Atrás dos salgueiros emaranhados, a estrada terminava abruptamente e viraram para norte, para um curto percurso, cavalgando ao lado da água até que a vegetação rasteira desapareceu e deram por si num velho cais de pedra, meio submerso e rodeado de altas e castanhas ervas daninha.
— Pato! — soou um grito. — Haldon! — Tyrion espetou a cabeça para um lado e viu um rapaz em pé no telhado de um edifício baixo de madeira, acenando com um chapéu de palha de aba larga. Era um jovem ágil e bem feito, com uma constituição esguia e uma cabeleira azul escura. O anão estimou-lhe a idade em quinze, dezesseis anos, ou tão perto disso que não faria diferença.
O telhado sobre o qual o rapaz se encontrava veio a revelar-se a cabine da Tímida Donzela, um velho e decrépito barco de varejo com um só mastro. Era largo e de baixo calado, ideal para abrir caminho pelos menores dos cursos d’água e para caranguejar por cima de bancos de areia. Uma feia donzela, pensou Tyrion, mas às vezes as mais feias são as mais famintas quando caem na cama. Os barcos de varejo que percorriam regularmente os rios de Dorne eram com frequência pintados em cores berrantes e cobertos de talha requintada, mas aquela donzela não. A sua pintura era de um castanho acinzentado de lama, manchada e a descascar, a sua grande e curva cana do leme era simplese sem adornos. Parece um bocado de terra, pensou, mas sem dúvida que é esse o objetivo.

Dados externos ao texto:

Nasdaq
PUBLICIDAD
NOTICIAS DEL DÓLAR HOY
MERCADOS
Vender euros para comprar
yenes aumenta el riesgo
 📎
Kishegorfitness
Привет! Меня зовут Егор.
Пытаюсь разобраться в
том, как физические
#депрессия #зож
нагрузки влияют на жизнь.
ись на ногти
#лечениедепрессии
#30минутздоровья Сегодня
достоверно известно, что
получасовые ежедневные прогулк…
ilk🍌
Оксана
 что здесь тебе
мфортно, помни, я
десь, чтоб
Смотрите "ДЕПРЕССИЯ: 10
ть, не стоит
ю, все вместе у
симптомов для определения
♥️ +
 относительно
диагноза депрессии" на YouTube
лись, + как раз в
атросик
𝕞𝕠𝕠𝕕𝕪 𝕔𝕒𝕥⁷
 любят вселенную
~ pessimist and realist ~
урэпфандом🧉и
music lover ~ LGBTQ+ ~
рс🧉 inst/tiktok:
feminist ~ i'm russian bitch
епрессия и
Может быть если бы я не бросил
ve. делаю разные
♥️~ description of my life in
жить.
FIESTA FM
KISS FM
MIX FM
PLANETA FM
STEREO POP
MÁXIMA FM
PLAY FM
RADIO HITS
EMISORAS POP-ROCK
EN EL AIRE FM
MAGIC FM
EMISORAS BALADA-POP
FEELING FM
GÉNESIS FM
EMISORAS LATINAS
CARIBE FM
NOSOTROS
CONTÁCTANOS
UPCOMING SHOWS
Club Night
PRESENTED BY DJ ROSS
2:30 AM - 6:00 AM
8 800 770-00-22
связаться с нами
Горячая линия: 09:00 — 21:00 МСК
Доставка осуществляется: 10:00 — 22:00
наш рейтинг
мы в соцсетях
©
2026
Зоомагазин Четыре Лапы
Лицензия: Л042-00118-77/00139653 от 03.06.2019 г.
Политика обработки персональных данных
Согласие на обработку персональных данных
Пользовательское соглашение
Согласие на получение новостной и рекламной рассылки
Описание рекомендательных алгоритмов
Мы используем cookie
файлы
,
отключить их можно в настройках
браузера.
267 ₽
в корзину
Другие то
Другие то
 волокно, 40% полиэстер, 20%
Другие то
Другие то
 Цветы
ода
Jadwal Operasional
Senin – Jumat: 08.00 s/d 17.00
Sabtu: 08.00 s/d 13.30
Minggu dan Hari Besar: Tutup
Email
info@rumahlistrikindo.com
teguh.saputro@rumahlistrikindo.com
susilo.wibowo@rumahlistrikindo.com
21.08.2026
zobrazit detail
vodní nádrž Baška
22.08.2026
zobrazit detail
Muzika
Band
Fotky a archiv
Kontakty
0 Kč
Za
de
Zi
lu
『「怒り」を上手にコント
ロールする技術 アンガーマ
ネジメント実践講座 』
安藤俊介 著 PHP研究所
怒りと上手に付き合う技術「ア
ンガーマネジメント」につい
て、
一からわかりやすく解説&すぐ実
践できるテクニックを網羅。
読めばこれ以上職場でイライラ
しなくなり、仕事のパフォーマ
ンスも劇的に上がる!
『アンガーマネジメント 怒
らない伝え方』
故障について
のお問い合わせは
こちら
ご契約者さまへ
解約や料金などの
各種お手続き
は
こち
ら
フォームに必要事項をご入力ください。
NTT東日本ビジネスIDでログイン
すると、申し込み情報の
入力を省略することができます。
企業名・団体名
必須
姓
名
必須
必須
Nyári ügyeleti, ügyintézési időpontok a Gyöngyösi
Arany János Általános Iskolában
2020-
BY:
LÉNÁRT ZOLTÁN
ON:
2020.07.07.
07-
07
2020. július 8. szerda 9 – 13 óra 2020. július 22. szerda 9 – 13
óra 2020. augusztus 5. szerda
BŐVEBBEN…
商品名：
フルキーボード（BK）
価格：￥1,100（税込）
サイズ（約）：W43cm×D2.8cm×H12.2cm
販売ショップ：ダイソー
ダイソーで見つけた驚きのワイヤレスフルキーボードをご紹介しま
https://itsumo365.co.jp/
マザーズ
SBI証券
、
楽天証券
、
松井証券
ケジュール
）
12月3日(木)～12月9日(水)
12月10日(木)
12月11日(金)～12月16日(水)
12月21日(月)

Por essa altura, já o Pato respondia às saudações. A égua fez esparrinhar água nos baixios, espezinhando os juncos. O rapaz saltou do teto da cabine para o convés do barco de varejo e o resto da tripulação da Tímida Donzela fez a sua aparição. Um casal mais idoso com uma qualidade roinar nas feições estava ao lado da cana do leme, ao passo que uma bonita septã vestida com um suave traje branco atravessou a porta da cabine e afastou dos olhos uma madeixa de cabelo castanho escuro.